Start of Page excerpt

The Nikon P7700 succeeds the P7100 that was released in
2012, bringing with it a number of notable upgrades. The sensor has been
upgraded from a 10.1MP CCD type to a 12.4MP CMOS type, while the 28-200mm
optical zoom has had its maximum aperture increased to f/2-4 (from f/2.8-5.6 on
the P7100). Continuous shooting speed has been boosted from a rather paltry
1.4fps on the P7100 to a much more respectable 8fps, while the P7700 can also
shoot 1080p Full HD movies whereas the P7100 was limited to 720p HD. The newer
model does, however, dispense with the optical viewfinder of its predecessor.

End of Page excerpt
Start of Given entries

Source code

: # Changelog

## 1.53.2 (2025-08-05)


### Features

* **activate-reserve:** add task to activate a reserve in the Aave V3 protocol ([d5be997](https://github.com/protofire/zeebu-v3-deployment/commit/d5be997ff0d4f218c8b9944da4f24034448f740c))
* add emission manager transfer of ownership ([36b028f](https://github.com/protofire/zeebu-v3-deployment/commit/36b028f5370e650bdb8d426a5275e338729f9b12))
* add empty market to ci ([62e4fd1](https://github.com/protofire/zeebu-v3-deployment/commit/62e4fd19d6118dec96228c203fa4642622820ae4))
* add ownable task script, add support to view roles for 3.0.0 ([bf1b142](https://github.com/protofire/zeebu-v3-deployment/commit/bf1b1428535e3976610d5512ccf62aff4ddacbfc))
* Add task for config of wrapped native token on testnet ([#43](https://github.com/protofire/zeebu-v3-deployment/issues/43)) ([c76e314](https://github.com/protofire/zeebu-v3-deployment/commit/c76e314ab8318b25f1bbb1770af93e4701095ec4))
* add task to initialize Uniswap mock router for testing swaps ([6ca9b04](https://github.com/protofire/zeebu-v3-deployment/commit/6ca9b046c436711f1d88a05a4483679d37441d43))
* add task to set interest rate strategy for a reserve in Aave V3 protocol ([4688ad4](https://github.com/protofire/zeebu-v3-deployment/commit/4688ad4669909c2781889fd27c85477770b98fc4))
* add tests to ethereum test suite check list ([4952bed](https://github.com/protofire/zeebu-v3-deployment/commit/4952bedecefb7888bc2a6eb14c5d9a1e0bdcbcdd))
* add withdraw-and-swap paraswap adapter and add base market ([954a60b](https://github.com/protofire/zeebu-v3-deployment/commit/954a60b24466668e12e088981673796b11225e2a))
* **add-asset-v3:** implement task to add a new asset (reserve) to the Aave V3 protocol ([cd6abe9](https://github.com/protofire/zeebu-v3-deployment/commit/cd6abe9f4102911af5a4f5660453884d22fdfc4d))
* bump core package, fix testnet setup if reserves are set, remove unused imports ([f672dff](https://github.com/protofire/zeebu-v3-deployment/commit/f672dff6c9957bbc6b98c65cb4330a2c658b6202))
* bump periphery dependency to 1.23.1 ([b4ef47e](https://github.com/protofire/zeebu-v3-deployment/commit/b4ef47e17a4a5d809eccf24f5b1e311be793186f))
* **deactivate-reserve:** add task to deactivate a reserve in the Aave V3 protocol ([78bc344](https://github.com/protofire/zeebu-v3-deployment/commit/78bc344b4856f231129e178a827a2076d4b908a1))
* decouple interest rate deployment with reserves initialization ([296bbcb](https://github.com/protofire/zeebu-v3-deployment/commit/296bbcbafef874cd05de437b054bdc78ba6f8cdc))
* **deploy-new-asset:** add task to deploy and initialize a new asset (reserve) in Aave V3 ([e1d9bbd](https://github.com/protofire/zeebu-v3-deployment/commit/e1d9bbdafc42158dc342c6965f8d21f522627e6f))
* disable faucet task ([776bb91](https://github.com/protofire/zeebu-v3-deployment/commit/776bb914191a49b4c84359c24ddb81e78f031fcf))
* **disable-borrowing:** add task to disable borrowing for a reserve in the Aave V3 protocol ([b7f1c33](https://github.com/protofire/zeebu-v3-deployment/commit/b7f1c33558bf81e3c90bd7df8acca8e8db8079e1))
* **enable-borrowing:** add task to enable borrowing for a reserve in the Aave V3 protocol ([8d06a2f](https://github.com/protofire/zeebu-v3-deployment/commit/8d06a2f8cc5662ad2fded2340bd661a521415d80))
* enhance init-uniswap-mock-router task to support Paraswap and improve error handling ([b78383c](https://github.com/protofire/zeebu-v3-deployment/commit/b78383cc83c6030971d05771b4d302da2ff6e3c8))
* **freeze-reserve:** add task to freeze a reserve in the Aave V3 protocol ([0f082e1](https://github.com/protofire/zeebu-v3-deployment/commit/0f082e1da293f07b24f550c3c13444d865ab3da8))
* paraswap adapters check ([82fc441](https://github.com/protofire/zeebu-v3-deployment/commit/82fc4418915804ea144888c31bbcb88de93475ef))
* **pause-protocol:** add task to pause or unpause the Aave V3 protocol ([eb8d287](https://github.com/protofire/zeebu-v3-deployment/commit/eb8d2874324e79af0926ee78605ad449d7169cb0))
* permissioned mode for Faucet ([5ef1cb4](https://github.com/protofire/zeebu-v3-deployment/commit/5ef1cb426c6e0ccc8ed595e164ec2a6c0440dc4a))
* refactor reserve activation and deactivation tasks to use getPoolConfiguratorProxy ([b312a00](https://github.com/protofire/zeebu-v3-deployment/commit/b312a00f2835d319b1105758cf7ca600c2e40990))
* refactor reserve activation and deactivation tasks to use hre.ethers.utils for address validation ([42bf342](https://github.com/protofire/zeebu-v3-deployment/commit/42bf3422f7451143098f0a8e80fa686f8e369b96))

End of Given entries

## Exercise requirements
1/ List every upgrade the Nikon P7700 passage says the newer camera has over the P7100, with the old and new figures for each.
2/ Rewrite the Nikon P7700 passage from "The Nikon P7700" to "of its predecessor.", putting "forerunner" in place of "predecessor".
3/ Carry on the Nikon P7700 passage from its last sentence.

## Results of the tasks
1/
- Sensor: 10.1MP CCD on the P7100, 12.4MP CMOS on the P7700
- Maximum aperture of the 28-200mm zoom: f/2.8-5.6 on the P7100, f/2-4 on the P7700
- Continuous shooting speed: 1.4fps on the P7100, 8fps on the P7700
- Movie recording: 720p HD on the P7100, 1080p Full HD on the P7700

2/
The Nikon P7700 succeeds the P7100 that was released in
2012, bringing with it a number of notable upgrades. The sensor has been
upgraded from a 10.1MP CCD type to a 12.4MP CMOS type, while the 28-200mm
optical zoom has had its maximum aperture increased to f/2-4 (from f/2.8-5.6 on
the P7100). Continuous shooting speed has been boosted from a rather paltry
1.4fps on the P7100 to a much more respectable 8fps, while the P7700 can also
shoot 1080p Full HD movies whereas the P7100 was limited to 720p HD. The newer
model does, however, dispense with the optical viewfinder of its forerunner.

3/
WDC score: 90%

See our review of the
Nikon P7700

Fujifilm X20


The retro rangefinder-styled X20 is from Fuji’s premium
X-Series range and comes equipped a newly designed 2/3-inch X-Trans II CMOS
sensor that offers 12MP of effective resolution. Owing to the unique design of
the X-Trans sensor Fuji has been able to remove the anti-aliasing filter from
the X20 which results in sharper images overall. While the X20 keeps the same
manually operated 28-112mm optical zoom (f/2-2.8) of its predecessor, the
optical viewfinder has been enhanced to display essential shooting information.
Other highlights include 1080p Full HD movie recording at 60fps, 12fps
continuous shooting, Raw capture and full manual control. Not only is the X20
stunning to look at and highly tactile to use, it also takes a great image.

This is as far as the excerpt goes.